WHAT TO WORK ON - Copy out the listing below exactly, please, and skip any pictures.

DATA EXCERPT -
=== Begin Enclosure ===
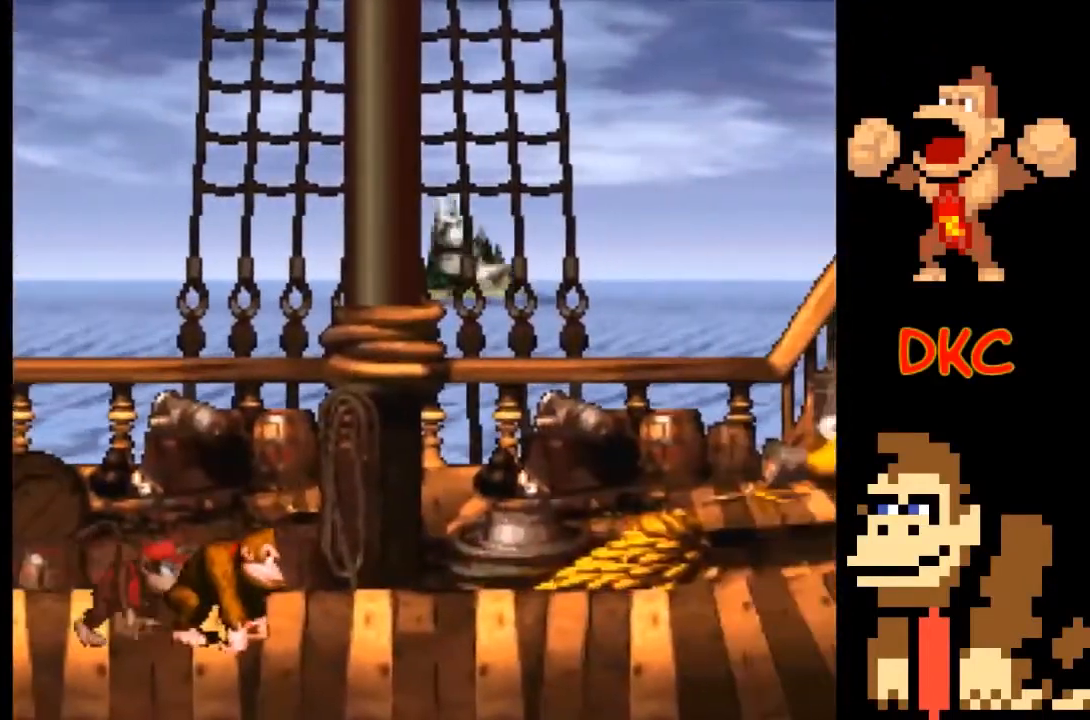
{"dt_ms": 500, "buttons": ["X"], "left_stick": "left", "right_stick": "center", "events": [[433, "left_stick", "left"]]}
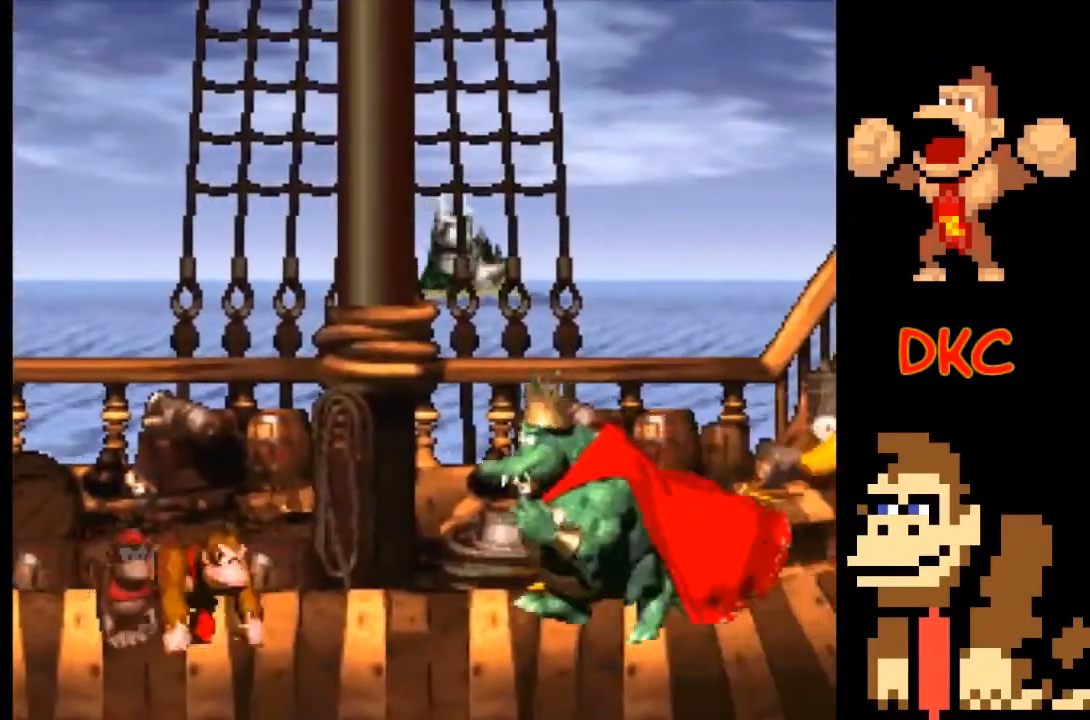
{"dt_ms": 500, "buttons": ["X"], "left_stick": "left", "right_stick": "center", "events": [[100, "left_stick", "right"], [500, "left_stick", "left"]]}
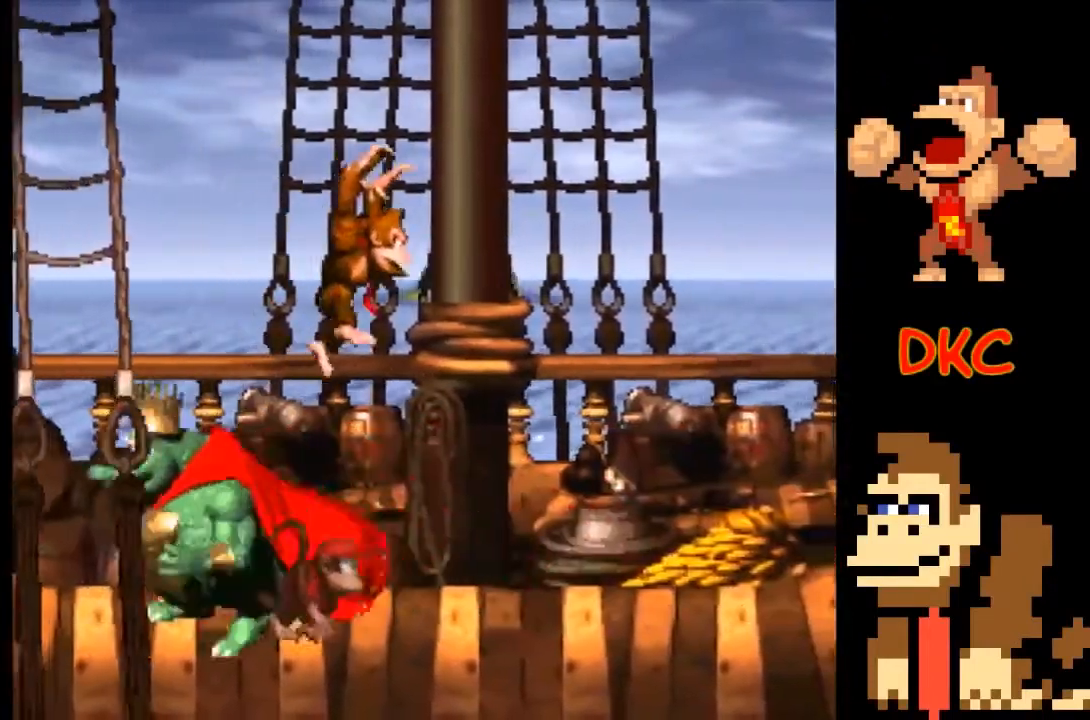
{"dt_ms": 500, "buttons": ["X"], "left_stick": "center", "right_stick": "center", "events": [[267, "left_stick", "center"]]}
=== End Enclosure ===
ANSWER BOX -
{"dt_ms": 500, "buttons": ["X"], "left_stick": "left", "right_stick": "center", "events": [[433, "left_stick", "left"]]}
{"dt_ms": 500, "buttons": ["X"], "left_stick": "left", "right_stick": "center", "events": [[100, "left_stick", "right"], [500, "left_stick", "left"]]}
{"dt_ms": 500, "buttons": ["X"], "left_stick": "center", "right_stick": "center", "events": [[267, "left_stick", "center"]]}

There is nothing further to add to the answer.